Développement institutionnel du Secrétariat de l’ACEAC
Bien que les indicateurs de développement humain et ceux de croissance économique ne soient pas les mêmes dans les trois pays des Grands lacs, la situation économique des ménages en milieu rural comme en ville est généralement similaire. Avec une faible industrialisation, une agriculture demeurée plus au niveau de la production vivrière, un commerce transfrontalier qui ne se développe que dans l’informel, une politique de protection de l’environnement peu rigoureuse… la sous-région des Grands Lacs qui n’a pas beaucoup avancé en matière d’intégration économique, malgré l’existence de la CPGL, est encore loin d’une amélioration sensible du niveau de vie de ses populations. Dans beaucoup de cas, ce sont surtout des pratiques de mauvaise gouvernance et de corruption qui expliquent le faible progrès économique et le faible développement global de la population.
Promotion du dialogue interculturel, interethnique et interreligieux
En Afrique, la famille est bien le noyau de la société. C’est d’elle que dépend l’équilibre des relations sociales et c’est à elle que revient le devoir de transmettre les valeurs traditionnelles de générations en générations. Quant à la jeunesse, force vive de nations, elle constitue la tranche d’âge la plus importante sur laquelle reposent les stratégies de développement nationale.

Données fournies -
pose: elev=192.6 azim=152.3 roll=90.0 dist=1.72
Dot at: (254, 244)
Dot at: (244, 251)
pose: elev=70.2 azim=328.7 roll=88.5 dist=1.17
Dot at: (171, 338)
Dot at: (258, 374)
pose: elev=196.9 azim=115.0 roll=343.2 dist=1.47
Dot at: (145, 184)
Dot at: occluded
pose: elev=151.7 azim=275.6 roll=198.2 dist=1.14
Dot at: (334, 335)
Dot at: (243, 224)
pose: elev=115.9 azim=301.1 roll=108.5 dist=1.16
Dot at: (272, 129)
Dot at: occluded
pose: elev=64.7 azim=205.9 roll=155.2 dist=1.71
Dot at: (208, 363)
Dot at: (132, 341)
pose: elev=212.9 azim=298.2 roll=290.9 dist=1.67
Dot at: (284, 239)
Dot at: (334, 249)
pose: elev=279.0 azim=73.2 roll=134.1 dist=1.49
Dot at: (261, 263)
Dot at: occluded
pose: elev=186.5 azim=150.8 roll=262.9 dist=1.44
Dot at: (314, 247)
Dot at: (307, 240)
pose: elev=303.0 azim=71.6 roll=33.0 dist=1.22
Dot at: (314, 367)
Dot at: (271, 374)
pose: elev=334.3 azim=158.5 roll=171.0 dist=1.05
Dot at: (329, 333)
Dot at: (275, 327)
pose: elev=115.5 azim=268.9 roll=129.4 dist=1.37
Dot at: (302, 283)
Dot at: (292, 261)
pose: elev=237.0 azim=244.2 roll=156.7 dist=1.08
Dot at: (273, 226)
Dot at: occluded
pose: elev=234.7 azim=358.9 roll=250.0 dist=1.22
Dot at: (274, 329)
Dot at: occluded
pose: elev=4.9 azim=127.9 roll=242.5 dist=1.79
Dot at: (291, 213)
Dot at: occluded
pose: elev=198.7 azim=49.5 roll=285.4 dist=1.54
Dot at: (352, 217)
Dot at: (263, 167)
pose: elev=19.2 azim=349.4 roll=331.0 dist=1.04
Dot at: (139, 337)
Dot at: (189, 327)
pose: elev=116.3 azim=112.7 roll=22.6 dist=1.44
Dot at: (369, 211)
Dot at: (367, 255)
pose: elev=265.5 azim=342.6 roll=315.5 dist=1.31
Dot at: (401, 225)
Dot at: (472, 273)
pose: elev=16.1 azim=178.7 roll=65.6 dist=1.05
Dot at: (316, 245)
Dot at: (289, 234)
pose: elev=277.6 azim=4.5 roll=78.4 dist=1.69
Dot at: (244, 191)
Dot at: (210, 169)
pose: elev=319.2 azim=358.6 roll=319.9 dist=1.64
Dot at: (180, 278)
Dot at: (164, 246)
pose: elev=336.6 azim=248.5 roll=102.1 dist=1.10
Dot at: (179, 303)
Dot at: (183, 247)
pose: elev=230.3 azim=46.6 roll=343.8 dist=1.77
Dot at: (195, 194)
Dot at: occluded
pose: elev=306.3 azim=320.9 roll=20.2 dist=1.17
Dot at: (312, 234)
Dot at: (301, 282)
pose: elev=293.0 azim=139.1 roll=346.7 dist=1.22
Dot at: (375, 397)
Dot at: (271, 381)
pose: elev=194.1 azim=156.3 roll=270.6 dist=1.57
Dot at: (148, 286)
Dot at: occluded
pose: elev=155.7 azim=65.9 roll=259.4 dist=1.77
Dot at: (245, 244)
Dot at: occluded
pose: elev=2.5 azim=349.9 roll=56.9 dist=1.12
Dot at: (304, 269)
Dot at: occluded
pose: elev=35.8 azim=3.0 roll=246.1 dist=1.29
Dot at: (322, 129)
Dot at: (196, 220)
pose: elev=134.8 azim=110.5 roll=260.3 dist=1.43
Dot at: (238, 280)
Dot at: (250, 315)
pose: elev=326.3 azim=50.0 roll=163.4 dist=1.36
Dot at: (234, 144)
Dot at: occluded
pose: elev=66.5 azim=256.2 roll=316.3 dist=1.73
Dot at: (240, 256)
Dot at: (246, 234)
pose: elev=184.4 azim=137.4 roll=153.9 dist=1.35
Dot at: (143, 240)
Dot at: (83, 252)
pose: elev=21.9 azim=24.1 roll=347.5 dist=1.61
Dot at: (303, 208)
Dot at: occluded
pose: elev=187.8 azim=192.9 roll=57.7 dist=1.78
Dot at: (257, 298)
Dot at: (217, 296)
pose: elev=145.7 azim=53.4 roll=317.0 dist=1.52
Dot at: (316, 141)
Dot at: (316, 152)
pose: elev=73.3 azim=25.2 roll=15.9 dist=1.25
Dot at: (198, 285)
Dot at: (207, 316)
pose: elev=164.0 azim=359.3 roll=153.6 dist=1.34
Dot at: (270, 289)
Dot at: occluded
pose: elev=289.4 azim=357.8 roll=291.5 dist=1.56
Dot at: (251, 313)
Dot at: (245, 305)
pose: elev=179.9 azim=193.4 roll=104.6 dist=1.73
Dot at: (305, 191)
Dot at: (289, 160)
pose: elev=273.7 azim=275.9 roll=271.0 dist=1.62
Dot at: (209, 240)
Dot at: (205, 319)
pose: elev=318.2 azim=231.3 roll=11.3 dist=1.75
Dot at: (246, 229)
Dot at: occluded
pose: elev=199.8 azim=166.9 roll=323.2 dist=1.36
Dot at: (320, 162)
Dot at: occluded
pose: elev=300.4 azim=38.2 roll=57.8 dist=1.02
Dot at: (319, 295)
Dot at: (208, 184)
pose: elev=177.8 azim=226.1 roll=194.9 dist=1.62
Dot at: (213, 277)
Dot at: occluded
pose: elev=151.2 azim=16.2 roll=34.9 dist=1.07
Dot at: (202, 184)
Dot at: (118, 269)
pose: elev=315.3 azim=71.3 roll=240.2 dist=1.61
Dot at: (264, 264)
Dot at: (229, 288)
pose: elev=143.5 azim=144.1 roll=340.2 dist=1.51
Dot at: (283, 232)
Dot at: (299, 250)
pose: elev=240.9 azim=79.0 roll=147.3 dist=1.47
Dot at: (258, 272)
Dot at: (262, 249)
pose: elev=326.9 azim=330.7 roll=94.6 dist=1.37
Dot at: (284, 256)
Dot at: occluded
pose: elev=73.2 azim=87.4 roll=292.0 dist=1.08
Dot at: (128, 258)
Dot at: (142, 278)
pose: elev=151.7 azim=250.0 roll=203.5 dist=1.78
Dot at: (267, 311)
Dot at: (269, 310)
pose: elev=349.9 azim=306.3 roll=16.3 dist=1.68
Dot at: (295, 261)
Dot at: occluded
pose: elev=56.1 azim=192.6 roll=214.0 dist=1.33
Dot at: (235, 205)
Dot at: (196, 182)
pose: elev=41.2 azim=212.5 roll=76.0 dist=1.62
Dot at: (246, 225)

Consignes de travail -
A. D'après l'extrait source, qu'est-ce qui explique surtout, dans beaucoup de cas, le faible progrès économique de la sous-région des Grands Lacs ?
B. Prolongez l'extrait source sur la famille et la jeunesse en Afrique à partir de sa dernière phrase.

Exercices corrigés -
A. Des pratiques de mauvaise gouvernance et de corruption.

B.
Aujourd’hui, à cause de la pauvreté et de l’insécurité, la majorité des familles n’ont plus les capacités d’assurer leurs devoirs éducatifs et sociaux. Exposés sans défense aux méfaits des médias (réseaux sociaux, Internet, TV, radio, livres) et à l’imposition de fait, d’une culture occidentale jugée trop libérale, les familles sont confrontées aux phénomènes de type nouveau pour lesquels elles ne sont ni préparées, ni accompagnées.
Les questions de croissance démographique, qui constituent un vrai souci pour l’avenir des pays pauvres, sont abordées par les ONG occidentales à travers des méthodes parfois trop mécaniques et trop libérales du point de vue des mœurs et de la dignité des familles. De même, les approches de lutte contre le VIH SIDA, menées par les mêmes ONG, ne prennent pas en compte la sensibilité culturelle et spirituelle des familles chrétiennes.
La jeunesse est écartelée entre d’une part, l’éducation traditionnelle offerte en famille et qui met l’accent sur les valeurs morales et sociales et sur l’identité culturelle et d’autre part, les principes de liberté de choix dans tous les domaines prônés par la civilisation occidentale. La position de ces deux cultures sur le mariage, la famille élargie, la sexualité, l’homosexualité est très différente. C’est dans ce contexte que l’Eglise doit accompagner les jeunes dans leur vie chrétienne et dans leurs responsabilités futures au sein de la société.
La coexistence pacifique entre les populations, différentes les unes des autres de par leurs ethnies, leurs races, leurs religions, leurs cultures… est loin d’être un acquis. Les tensions entre ces populations sont souvent exacerbées par la pauvreté, la mauvaise répartition des ressources, la mauvaise distribution de la justice, le non-respect des règles démocratiques, la mauvaise gouvernance…, La promotion de la paix et la réconciliation notamment à travers le dialogue constitue un grand défi pastoral pour l’Eglise.